_Work to be completed:_ Write out the stretch of lines below that begins at the line with "197 210 47406" and ends at the line with "33 210 47656", including both, exactly as given and nothing more.

(Supplied records)

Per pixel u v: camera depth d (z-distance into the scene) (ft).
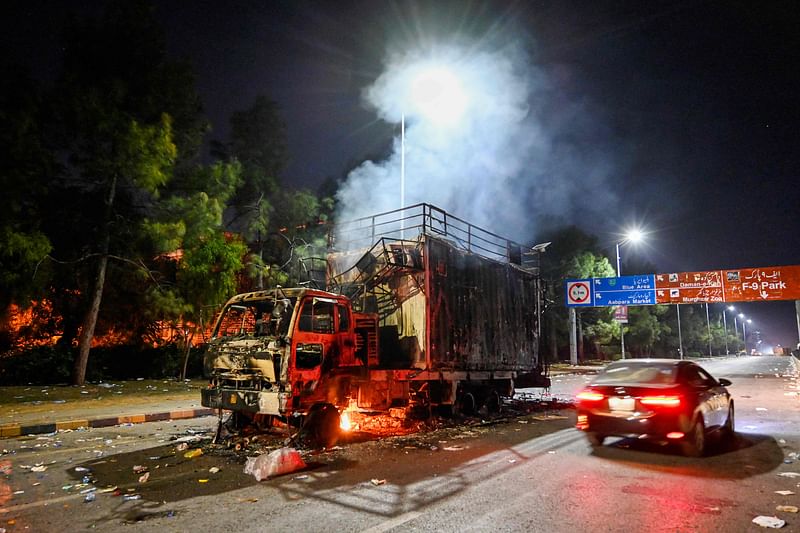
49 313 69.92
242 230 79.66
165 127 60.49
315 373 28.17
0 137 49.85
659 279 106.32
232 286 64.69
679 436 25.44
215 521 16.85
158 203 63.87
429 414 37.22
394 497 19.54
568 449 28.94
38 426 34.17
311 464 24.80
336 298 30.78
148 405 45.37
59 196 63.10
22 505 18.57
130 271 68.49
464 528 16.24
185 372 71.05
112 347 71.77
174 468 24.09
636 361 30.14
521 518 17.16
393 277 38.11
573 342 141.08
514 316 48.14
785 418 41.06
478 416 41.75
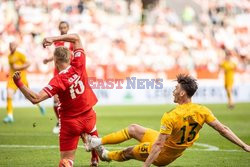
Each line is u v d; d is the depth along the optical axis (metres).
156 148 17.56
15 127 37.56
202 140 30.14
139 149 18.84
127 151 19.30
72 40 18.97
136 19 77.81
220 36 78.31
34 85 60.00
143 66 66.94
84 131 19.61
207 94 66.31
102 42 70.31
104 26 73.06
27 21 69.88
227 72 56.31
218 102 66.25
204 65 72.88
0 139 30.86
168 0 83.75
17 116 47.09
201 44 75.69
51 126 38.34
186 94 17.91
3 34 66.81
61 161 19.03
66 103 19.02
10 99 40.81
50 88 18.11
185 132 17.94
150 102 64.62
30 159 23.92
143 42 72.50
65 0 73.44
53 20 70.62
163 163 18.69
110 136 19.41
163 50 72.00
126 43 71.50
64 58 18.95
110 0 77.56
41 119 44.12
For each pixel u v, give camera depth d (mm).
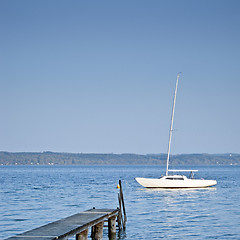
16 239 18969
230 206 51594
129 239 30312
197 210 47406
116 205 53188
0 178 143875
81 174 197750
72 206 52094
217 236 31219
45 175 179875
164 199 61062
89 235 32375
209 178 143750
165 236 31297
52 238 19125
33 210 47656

(End Supplied records)
(Supplied records)

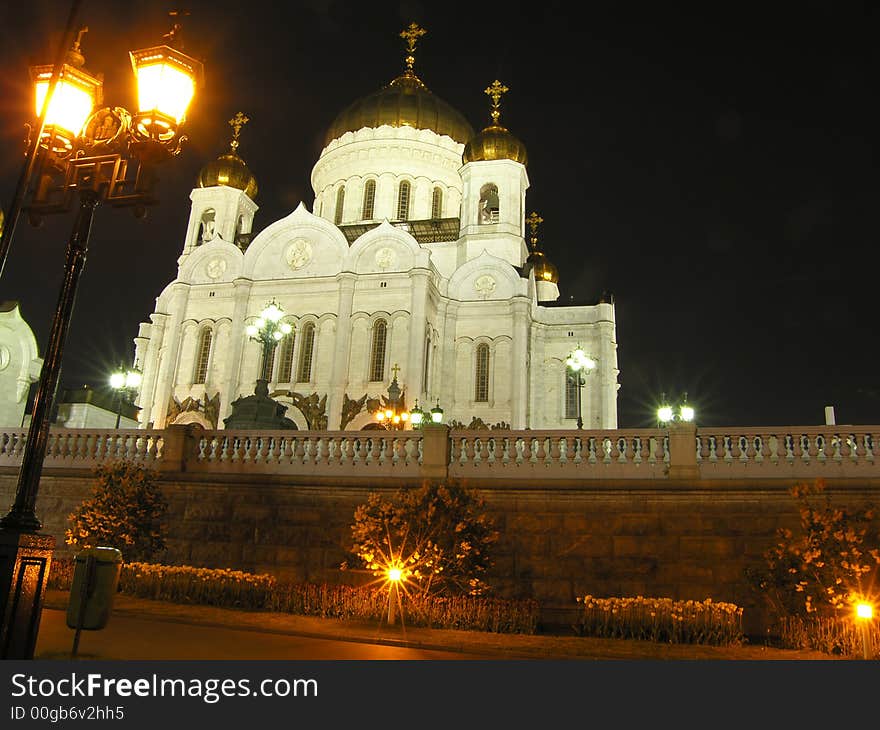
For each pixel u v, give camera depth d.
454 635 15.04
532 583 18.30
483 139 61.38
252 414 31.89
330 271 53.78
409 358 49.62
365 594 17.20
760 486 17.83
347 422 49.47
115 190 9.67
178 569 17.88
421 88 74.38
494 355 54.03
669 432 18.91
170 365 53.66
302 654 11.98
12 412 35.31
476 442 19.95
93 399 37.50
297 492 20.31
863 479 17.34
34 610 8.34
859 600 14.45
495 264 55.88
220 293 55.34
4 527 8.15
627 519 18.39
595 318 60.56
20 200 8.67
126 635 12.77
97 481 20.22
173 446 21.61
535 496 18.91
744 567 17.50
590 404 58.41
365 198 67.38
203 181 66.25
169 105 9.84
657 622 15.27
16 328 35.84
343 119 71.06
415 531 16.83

(End Supplied records)

_Exercise output:_
197 210 47406
116 205 53188
0 178 143875
81 174 197750
72 206 52094
217 236 31219
45 175 179875
164 199 61062
89 235 32375
209 178 143750
165 236 31297
52 238 19125
33 210 47656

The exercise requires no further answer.